Please Don't Go.
Sometimes, Most the time, I think I'm dam fail. Days without you, I just kept
trying not to staring at the phone, hoping that there'd be a msg or two from you. Then again, I was listening to the music, and thinking that I heard the ringtone for my sms (even though there weren't exactly any.) And then there was a call early in the morning which disrupted my sleep. The first thing i opened my eyes, I was hoping once again it was you who called, but no it's fucking Singtel who asked for my mother's number, fml. And everytime, I try to play a game or two, I can't help but quitting the full screen game and
look stare at my msn screen without fail.
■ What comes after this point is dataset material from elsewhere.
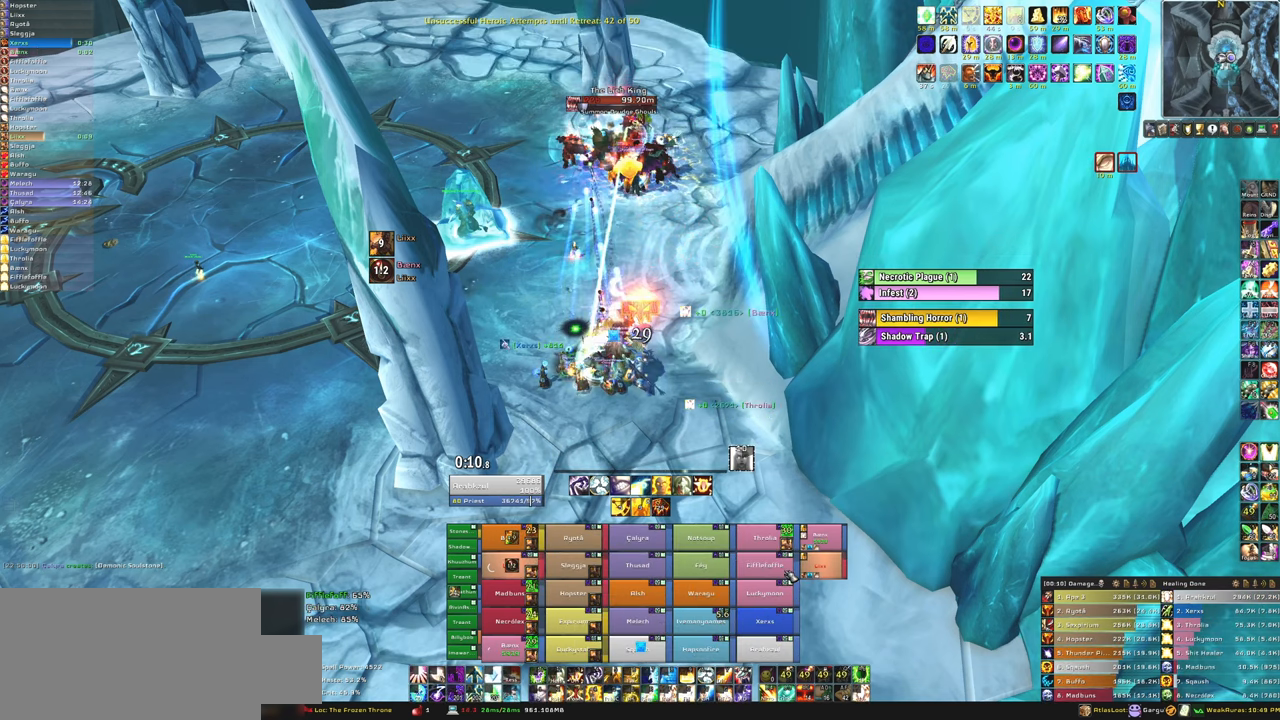
Gameplay with keyboard and mouse; each line is a JSON object with the keys and mouse buttons held at the frame after it. "events" lists presses ("down") and releases ("up") of "1", "2", "3", "4", "5", "a", "alt", "b", "c", "ctrl", "d", "e", "f", "g", "q", "r", "s", "shift", "space", "t", "tab", "tilde", "v", "w", "x", "z", "mouse_left", "mouse_wheel", "mouse_right", "mouse_mb4" and "mouse_mb5" between this image and that frame as [ms after this image, input, new state], when the widget could be followed in between. "mouse_left", "mouse_wheel", "mouse_right", "mouse_mb4", "mouse_mb5" = the "left", "wheel", "right", "mb4", "mb5" buttons of the "mouse" list. No other keys are recorded. "wheel" means that the mouse wheel is clicked or scrolled. Mouse movement is not recorded.
{"keys": [], "mouse": [], "events": [[66, "f", "down"], [200, "f", "up"]]}
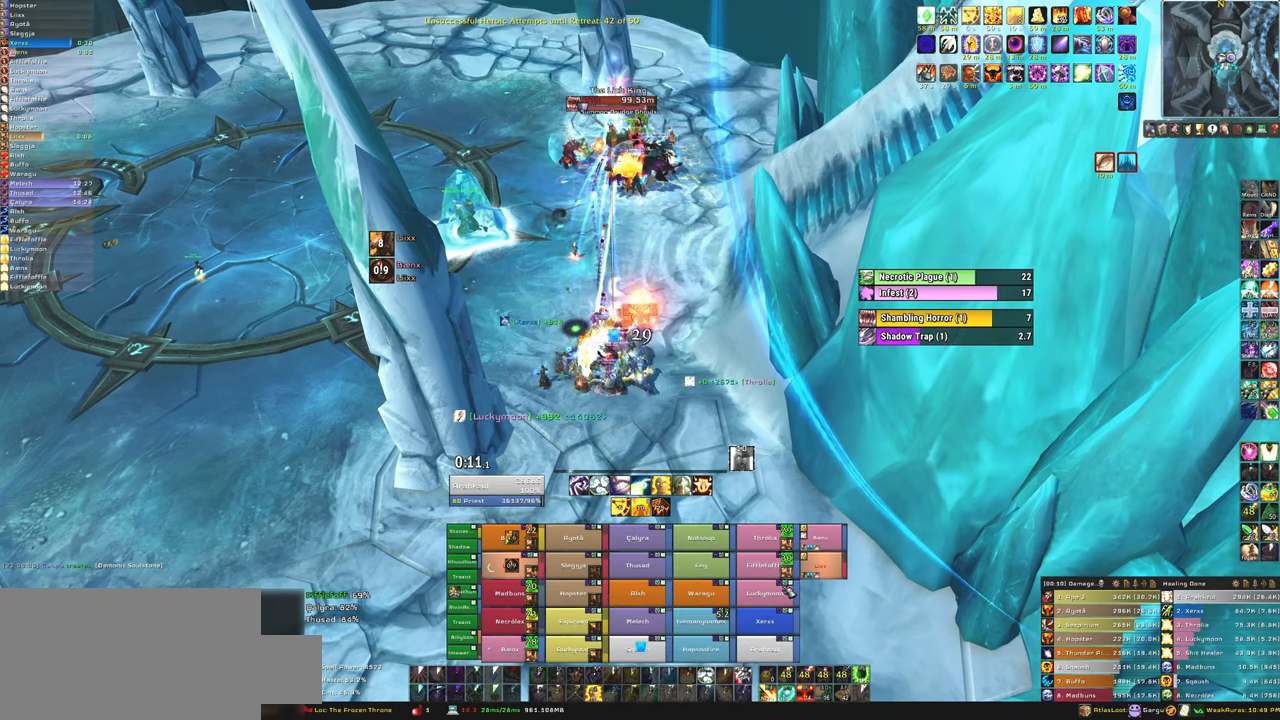
{"keys": ["f"], "mouse": [], "events": [[501, "f", "down"]]}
Then again, I went to the toilet and runs back to my comp like a clown, thinking that a convo may pop up. Truly enough, it did pop up, but it wasn't you... Once, again i kept refreshing the stupid facebook home page with a special grouping to find out if you had spent sometime on it. And i read allkpop like an addict, hoping that I could
forget about some stuff remember what to say when i'm talking to you. And last of all, a cold afternoon like this is best for?.. Sleeping. Haven't have a proper nap in a long time now. And before I left for my nap, I just left my comp on. Well, i think by now you guessed what it's for. And trying to
forget everything in the world as i sleep dream about you. And worse of it all, fuck, i woke up crying.
You
don't matter much,
who am i trying to kid.Sometimes, I stared at my phone too much.for my own good.